Data entries
──────

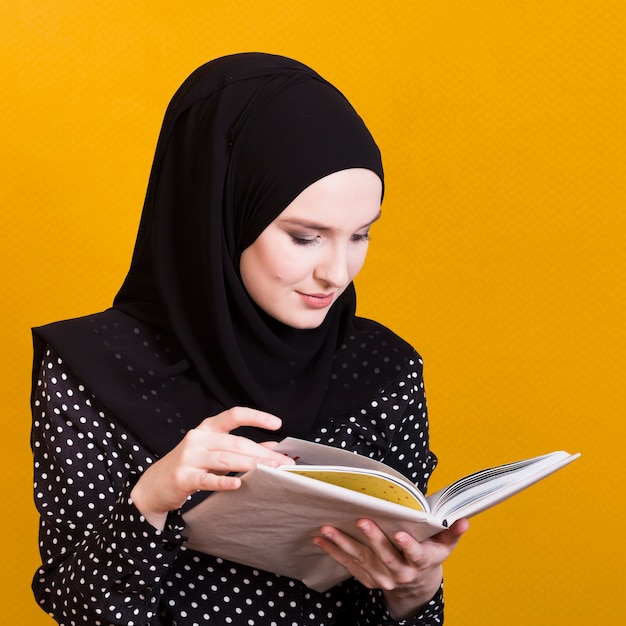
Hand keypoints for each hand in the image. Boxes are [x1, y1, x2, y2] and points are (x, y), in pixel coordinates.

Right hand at [130, 407, 293, 528]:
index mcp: (207, 428)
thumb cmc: (189, 466)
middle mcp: (198, 438)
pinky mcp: (182, 477)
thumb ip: (240, 448)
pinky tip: (238, 484)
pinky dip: (222, 481)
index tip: (277, 423)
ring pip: (225, 458)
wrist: (153, 486)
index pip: (234, 415)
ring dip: (251, 465)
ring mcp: (189, 457)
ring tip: (271, 471)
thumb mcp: (214, 452)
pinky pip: (206, 479)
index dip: (256, 417)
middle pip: (236, 442)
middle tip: (284, 462)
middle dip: (263, 453)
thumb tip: (272, 447)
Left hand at [313, 517, 468, 618]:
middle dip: (372, 538)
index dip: (407, 545)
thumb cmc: (429, 554)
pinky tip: (321, 539)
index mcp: (420, 562)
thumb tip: (464, 520)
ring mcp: (382, 577)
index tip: (399, 534)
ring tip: (328, 529)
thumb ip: (452, 532)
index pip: (414, 554)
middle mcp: (400, 572)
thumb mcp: (444, 546)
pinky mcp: (367, 577)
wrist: (416, 585)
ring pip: (362, 560)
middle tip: (361, 521)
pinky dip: (334, 551)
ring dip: (343, 544)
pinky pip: (349, 565)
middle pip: (385, 556)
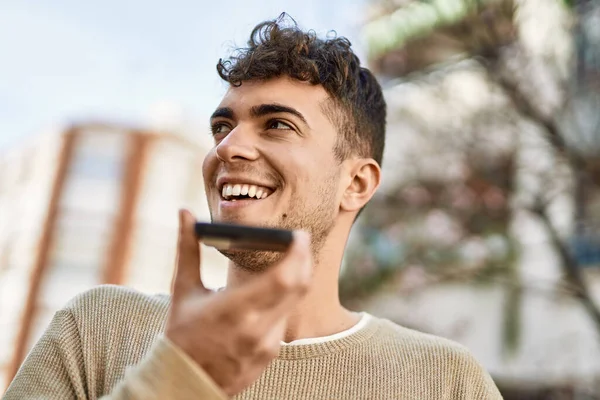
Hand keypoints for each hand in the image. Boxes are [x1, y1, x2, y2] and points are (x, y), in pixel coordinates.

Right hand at [165, 210, 311, 395]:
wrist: (182, 381)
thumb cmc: (181, 333)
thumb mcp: (182, 290)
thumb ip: (187, 249)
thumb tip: (185, 213)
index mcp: (235, 309)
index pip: (283, 278)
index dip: (298, 254)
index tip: (300, 236)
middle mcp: (256, 329)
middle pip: (298, 288)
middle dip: (303, 261)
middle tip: (299, 243)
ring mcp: (266, 345)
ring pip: (294, 304)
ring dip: (293, 282)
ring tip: (287, 263)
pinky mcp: (270, 355)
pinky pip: (284, 321)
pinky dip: (282, 304)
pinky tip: (269, 296)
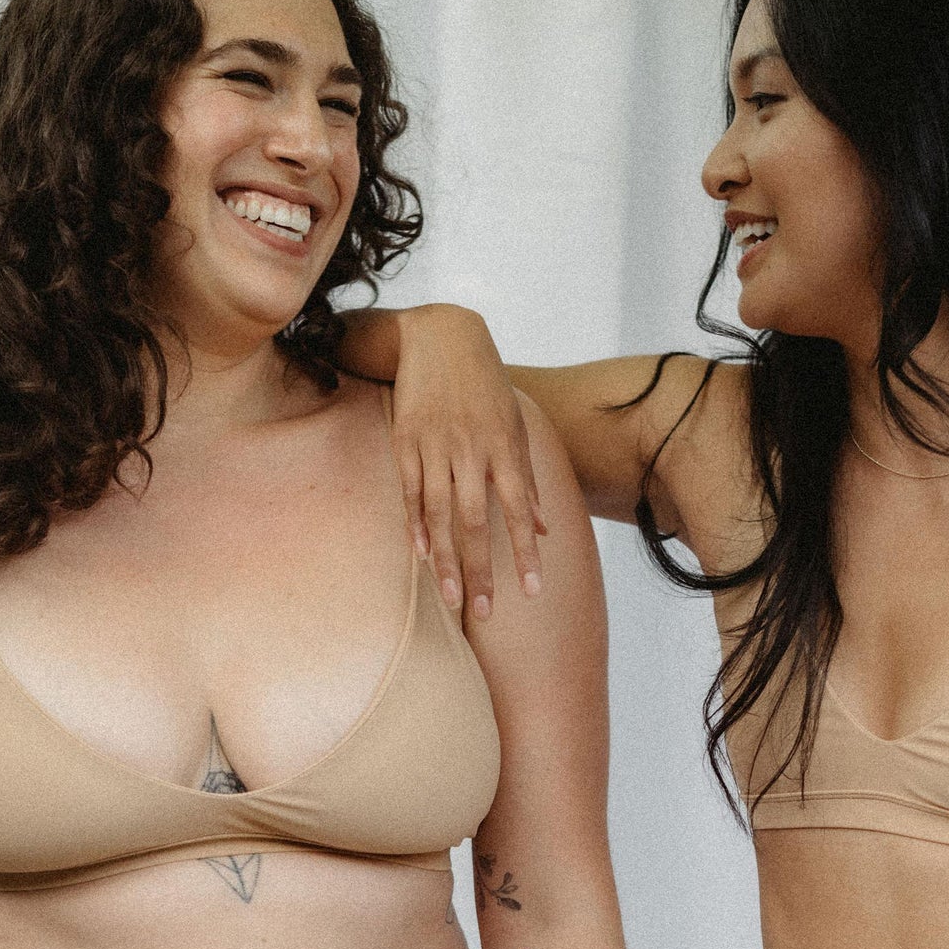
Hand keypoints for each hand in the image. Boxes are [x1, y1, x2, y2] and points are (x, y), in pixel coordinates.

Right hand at [391, 306, 546, 618]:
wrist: (441, 336)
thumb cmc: (485, 387)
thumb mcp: (515, 426)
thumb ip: (528, 481)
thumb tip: (543, 530)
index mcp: (503, 447)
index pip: (517, 510)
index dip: (525, 553)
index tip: (533, 592)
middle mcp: (470, 449)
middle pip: (475, 521)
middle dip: (480, 569)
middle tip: (483, 612)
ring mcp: (435, 445)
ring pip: (439, 513)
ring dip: (445, 559)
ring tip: (452, 598)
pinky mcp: (405, 440)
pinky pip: (410, 491)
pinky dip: (415, 525)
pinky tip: (420, 556)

──────

** Task objective **
All lines of the records above that contain the word "hand" are to be copied out.

** Answer area **
Hand keypoints for each hand in the image. Boxes are [x1, y1, x2, y2] and points are (x, y), in pixel coordinates.
Right hand at [130, 407, 293, 528]:
Left hand at [313, 517, 468, 618]:
Hand keypoints for each hand in the image. Boxes are [x1, y1, x2, y2] and points are (x, y), in pixel coordinates.
Right hand at [165, 210, 311, 395]:
Hand keypoints for each hand in the image. Boxes are [x1, y1, x2, y2] and points are (x, y), in pixel coordinates.
Right hand at [391, 306, 546, 618]:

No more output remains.